Step 6 and 7 prepare the upper hull and attach it to the lower hull. This step is the first that shows different assembly modifications for the three marking options. The upper hull fits perfectly to the lower hull.
Steps 8 through 16 install the hull hatches (there’s lots of them) and other detail to the assembled hull. As the interior of the hull is empty I painted black behind the photoetch hatches and mesh screens. All of the hatches fit very nicely, and can be posed open on the hinges, although there is no interior detail for the hull. In step 12 the rearview mirror arm for options A&B has a tiny wingnut molded onto the arm. This reflects the very fine detail and molding quality of the kit. Options allow installation of the launching platform travel lock in either a raised locked position or a lowered position to allow the launch platform to rotate.
The tracks are assembled and mounted in step 17. Be careful removing the tread sections from the sprue to avoid damaging the pin sockets. This is important to allow the tread sections to snap together firmly. Meng provides a handy little jig for aligning 6 of the treads and holding them in place while the locking pins are inserted. The treads snap together on one side and then snap into the jig. Insert the end of the tread with the molded-on pin first into the previous tread section. Be careful to avoid damaging the molded-on pin as this is important to hold the assembled track together. Once all of the treads are placed in the bottom of the jig, the top of the jig is installed, and the locking pins are pressed into the treads while still attached to the sprue. It takes firm pressure to press the pins into place, but they will snap into place without gluing. The pins are then cut off after removing the tread section from the jig. The instructions call for 113 treads on each side of the tracks, which will result in a tight track without any sag. The track assembly jig and carefully avoiding damaging the pins will allow the entire 113 link tracks to be assembled and placed without any glue.
Steps 18 through 24 install the rocket launch platform. There are no assembly issues here and the fit of the parts is excellent. Note the areas not to be glued in the launcher lifting cylinder to allow the launcher to be raised.
The missile launcher racks are installed in steps 29 and 31. No assembly issues here either, and the polycaps allow the launch racks to be raised and lowered. The antenna lifting mechanism is installed in step 33 without issue.

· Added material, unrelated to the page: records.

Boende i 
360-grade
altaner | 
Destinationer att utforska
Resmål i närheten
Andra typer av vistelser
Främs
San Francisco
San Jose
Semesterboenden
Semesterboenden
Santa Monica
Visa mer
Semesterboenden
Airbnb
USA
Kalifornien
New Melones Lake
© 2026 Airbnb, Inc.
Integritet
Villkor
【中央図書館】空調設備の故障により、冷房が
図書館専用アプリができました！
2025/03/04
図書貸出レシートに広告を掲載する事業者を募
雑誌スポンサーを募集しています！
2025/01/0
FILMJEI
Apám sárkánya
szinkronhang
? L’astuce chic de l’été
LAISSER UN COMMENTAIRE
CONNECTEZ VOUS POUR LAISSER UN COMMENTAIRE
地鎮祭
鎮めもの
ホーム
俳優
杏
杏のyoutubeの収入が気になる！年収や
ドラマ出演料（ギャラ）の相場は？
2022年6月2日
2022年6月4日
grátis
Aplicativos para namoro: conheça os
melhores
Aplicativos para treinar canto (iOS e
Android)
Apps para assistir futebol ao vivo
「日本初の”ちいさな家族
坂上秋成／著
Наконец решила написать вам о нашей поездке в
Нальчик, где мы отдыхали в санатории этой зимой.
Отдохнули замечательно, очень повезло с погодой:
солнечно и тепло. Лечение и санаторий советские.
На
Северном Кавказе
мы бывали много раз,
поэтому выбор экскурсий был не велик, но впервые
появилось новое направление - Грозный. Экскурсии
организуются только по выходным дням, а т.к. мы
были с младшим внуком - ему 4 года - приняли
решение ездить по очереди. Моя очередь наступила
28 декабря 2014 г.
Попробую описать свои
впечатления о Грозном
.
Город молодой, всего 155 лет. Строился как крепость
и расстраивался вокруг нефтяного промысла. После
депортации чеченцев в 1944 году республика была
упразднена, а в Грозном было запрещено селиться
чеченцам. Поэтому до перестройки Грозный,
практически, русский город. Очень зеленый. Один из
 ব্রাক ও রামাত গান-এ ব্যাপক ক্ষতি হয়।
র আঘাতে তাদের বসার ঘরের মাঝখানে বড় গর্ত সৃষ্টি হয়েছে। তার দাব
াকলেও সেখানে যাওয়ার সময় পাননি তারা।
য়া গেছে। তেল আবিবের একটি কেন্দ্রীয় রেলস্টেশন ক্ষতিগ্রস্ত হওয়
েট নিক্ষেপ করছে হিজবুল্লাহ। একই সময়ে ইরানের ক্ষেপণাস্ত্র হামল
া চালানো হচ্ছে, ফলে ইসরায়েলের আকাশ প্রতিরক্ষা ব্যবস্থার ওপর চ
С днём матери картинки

Four missiles are provided with the kit and assembled in steps 36 and 37. The fit of the missile halves is good, and I was able to clean up the joint without filler. The last step 38 installs the rocket launch assembly to the lower hull.
This is an excellent kit and highly recommended. The fit of the parts is excellent, which simplifies assembly, and the detail on the vehicle is very impressive. In spite of the fairly large number of parts the only real assembly difficulty is assembling the track treads. Careful use of the jig and protecting the tread pins will help assemble and install the tracks in one section. The completed model allows the launcher to rotate, the missile racks to raise and lower, the antenna to raise and lower, and the optical sight assembly to rotate. A few small parts and the tricky tread assembly are the only difficulties with the kit so intermediate and advance modelers will enjoy this kit without too much difficulty.
Thanks to Meng Models for producing this excellent kit and providing the review sample to IPMS.